Let us not beat around the bush. Anti-Muslim acts and sentiment have no place in the Christian life.
For that matter, neither does anti-semitism, racism, ethnocentrism, and nationalist exceptionalism. It is, however, anti-Muslim viewpoints that most often creep into Facebook posts, tweets, conversations, and even legislation without challenge.
The Church’s teaching on Islam is clear. Saint John Paul II expressed the teaching of Vatican II when he said: “We believe in the same God, the one God, the living God, the God who created the world and brings his creatures to their perfection…” This does not mean that Islam is equal to the Catholic faith. The fullness of the faith is contained within the Catholic Church and her evangelical mission extends to all. It does mean, however, that we must reject claims that Muslims worship a different god. In fact, the very notion is illogical within the Christian understanding of who is God.
The Gospel is also clear about the dignity of all human persons. It calls us to a new way of life, one that rejects separation and respects the inherent human dignity that exists in all persons by virtue of being a child of God. That dignity is not dependent upon a person’s religion. Muslims, like Christians, have the same inherent rights to life, basic needs, family, education, work, peace, migration, and practice of religion. Indeed, the Church teaches that any discrimination against people or any harassment of them on the basis of … religion is foreign to the mind of Christ.
Catholic Christians either know this or should know it intuitively. We would like to think that no Christian would publicly defend racist ideologies or acts. Why, then, do we tolerate or justify discrimination toward Muslims?
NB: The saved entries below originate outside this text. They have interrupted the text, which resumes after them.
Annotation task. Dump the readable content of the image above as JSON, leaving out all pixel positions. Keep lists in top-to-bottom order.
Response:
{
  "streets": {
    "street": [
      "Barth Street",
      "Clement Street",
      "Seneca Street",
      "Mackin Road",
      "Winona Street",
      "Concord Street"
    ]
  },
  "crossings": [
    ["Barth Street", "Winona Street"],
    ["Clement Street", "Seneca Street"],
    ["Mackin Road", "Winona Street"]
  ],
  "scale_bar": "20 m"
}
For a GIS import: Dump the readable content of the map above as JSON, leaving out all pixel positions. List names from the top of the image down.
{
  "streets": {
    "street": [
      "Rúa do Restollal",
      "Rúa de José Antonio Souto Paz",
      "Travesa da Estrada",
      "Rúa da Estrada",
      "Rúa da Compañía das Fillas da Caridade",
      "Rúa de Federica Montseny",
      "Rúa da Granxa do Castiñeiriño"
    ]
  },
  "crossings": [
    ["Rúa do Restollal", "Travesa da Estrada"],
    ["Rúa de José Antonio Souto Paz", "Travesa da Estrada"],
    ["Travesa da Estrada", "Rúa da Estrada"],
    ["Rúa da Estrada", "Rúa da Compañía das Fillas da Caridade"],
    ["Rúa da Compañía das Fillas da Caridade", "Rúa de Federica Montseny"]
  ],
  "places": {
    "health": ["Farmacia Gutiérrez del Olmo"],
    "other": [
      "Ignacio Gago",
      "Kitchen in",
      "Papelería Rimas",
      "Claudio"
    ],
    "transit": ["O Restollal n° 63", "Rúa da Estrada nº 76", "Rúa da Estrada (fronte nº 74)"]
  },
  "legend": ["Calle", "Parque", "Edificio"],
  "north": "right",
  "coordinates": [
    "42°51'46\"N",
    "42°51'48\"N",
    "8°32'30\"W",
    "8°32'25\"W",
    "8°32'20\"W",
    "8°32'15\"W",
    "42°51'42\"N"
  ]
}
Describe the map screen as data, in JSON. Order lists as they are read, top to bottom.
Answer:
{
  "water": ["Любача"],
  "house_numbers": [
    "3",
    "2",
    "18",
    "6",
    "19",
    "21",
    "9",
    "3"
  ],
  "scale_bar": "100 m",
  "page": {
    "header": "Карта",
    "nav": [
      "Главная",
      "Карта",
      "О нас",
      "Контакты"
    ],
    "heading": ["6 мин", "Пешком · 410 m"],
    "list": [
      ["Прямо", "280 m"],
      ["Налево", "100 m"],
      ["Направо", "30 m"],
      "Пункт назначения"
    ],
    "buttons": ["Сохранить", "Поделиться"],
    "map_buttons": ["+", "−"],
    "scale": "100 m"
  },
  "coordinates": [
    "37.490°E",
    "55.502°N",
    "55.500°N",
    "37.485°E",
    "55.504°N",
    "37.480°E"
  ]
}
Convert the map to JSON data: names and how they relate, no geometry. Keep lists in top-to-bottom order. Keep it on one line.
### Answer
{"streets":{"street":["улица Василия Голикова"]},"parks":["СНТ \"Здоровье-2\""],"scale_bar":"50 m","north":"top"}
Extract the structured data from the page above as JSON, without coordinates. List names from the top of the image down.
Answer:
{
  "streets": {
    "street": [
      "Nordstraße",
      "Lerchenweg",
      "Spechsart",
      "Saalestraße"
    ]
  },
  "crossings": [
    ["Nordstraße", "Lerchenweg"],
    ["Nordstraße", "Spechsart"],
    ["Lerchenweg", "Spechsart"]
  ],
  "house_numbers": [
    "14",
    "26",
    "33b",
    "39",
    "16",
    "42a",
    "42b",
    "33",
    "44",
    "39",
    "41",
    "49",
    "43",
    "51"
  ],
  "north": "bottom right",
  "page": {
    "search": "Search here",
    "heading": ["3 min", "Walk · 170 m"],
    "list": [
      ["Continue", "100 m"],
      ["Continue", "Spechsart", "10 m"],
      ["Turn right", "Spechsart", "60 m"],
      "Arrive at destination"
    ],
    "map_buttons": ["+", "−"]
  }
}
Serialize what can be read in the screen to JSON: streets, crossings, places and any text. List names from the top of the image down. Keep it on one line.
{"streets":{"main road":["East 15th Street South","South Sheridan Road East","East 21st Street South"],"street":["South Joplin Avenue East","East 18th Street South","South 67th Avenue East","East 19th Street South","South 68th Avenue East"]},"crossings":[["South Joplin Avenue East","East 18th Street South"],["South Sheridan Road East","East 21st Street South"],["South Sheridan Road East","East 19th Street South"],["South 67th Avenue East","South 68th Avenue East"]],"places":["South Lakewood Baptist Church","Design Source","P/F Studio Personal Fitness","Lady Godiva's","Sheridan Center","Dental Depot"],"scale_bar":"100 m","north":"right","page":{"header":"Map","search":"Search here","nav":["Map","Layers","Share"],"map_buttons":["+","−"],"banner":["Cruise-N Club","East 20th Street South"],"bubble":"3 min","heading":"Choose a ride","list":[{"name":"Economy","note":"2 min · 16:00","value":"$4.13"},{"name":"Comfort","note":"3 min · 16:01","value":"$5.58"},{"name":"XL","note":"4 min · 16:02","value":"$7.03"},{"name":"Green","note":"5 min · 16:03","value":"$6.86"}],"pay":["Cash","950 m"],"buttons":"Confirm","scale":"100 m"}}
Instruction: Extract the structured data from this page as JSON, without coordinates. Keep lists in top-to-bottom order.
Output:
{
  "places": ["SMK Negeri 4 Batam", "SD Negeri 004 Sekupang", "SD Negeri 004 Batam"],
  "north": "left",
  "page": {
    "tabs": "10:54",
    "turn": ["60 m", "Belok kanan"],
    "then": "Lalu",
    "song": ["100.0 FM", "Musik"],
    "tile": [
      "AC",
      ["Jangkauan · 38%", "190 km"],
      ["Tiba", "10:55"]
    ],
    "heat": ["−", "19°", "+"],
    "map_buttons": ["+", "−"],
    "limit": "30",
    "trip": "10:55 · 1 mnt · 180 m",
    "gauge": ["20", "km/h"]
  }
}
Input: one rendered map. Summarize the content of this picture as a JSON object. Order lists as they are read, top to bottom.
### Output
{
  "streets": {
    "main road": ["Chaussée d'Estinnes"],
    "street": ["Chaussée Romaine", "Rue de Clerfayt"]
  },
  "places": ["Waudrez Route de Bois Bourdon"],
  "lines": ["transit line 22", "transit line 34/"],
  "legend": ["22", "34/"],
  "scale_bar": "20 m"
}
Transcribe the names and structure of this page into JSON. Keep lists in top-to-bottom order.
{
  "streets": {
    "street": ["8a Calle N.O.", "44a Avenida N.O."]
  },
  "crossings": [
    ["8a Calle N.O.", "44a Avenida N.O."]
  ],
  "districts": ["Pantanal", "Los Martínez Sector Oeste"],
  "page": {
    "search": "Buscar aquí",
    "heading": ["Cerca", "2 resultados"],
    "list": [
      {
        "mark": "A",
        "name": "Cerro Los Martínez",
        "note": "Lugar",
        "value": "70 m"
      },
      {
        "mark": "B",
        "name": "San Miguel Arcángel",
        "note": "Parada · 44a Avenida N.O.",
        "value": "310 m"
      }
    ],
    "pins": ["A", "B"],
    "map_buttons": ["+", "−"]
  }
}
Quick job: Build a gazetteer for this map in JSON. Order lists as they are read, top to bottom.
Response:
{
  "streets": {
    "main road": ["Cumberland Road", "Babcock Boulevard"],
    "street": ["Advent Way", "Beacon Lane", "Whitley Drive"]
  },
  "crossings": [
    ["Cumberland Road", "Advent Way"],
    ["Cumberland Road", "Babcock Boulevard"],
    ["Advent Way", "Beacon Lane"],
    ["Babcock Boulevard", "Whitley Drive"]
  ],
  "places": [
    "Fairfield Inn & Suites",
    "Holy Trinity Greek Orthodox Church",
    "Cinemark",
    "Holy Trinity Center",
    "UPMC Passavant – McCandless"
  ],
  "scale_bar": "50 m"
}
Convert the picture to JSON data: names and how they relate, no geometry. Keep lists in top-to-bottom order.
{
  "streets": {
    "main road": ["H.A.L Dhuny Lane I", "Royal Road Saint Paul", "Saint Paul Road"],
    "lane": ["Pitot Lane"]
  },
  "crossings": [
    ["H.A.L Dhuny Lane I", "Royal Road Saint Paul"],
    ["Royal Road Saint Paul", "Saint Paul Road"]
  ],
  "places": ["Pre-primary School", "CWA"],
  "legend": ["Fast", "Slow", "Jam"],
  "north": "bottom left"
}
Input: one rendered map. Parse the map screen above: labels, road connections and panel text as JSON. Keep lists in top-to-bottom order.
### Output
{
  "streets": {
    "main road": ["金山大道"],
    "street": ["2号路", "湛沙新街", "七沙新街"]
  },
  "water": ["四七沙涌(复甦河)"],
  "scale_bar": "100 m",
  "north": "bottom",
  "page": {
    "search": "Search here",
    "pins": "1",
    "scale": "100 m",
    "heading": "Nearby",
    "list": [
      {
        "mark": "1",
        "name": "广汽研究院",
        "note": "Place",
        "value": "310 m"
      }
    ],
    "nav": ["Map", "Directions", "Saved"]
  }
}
Some communities have worked to prevent the building of mosques. People have protested when Muslim students are given space for daily prayers. We have seen calls to ban Muslims from immigrating to the United States. Even some North Dakotans have supported banning recognition of all “religious laws” as part of an effort to prevent Islamic practices, despite the fact that such legislation is unneeded and a “slap in the face” of our constitutional principles. People take to Facebook to scorn the practice of head covering but are, for good reason, upset when schools ban the carrying of rosaries. Why the double standard?
The history of relations between Christian and Muslim nations is complicated and marked by hostilities and conflicts. It contributes to a sense of distrust. In our own time, we have seen terrorist attacks by the so-called Islamic State, Al-Qaeda, Taliban, and “lone wolves” claiming to act in the name of Islam.
Meanwhile, immigration by choice and forced migration from war and persecution have brought Muslims from different countries and backgrounds to the United States. Some people see some of the cultural practices common in Muslim majority countries as strange and even incompatible with American life. Finally, we cannot discount that too many people believe the false stories about Islam, Muslims, and Sharia law that circulate on the internet.
Christians, however, must never discriminate against a people. “Avoid giving offense, whether to Jews or Greeks or the church of God,” said Saint Paul. Today, we could substitute “Muslims” for “Greeks.”
The first Christians were Jewish and were raised and immersed in a world of not only Jewish laws and rituals, but also a social and political culture infused with a sense of separateness from, if not distrust of, the non-Jewish (Greek or Gentile) world. The Holy Spirit, however, revealed to them that Christ came for all, the Jew and the Greek. Acceptance of the old law by Gentiles was not necessary for salvation.
Theology, however, is one thing. Practice and culture is another. Jews and Gentiles usually did not eat meals with each other. When Peter was in Antioch, he ate with the Gentiles, respecting the equality of all revealed by Christ. When Jewish Christians arrived, however, he retreated to his old ways. One by one, other Christians followed. Even Barnabas who, with Paul, primarily preached to the Gentiles, joined Peter in the act of separation.
Some scholars, including Pope Benedict XVI, think that Peter was driven by a desire not to offend the Jewish Christians. From Paul’s perspective, Peter “drew back” and “separated himself, because he was afraid of the circumcised.” Whether it was because of fear, retreat to habit, or political compromise to the Jewish Christians, what Peter did was seen by Paul as inconsistent with what had been revealed to them by the Holy Spirit and an act of hypocrisy. Paul publicly called him on it.
The question before us is whether we will, like Peter and Barnabas, slip into ways of tribalism or will we, like Paul, remind our brothers and sisters of the new, better, and true way of Christ?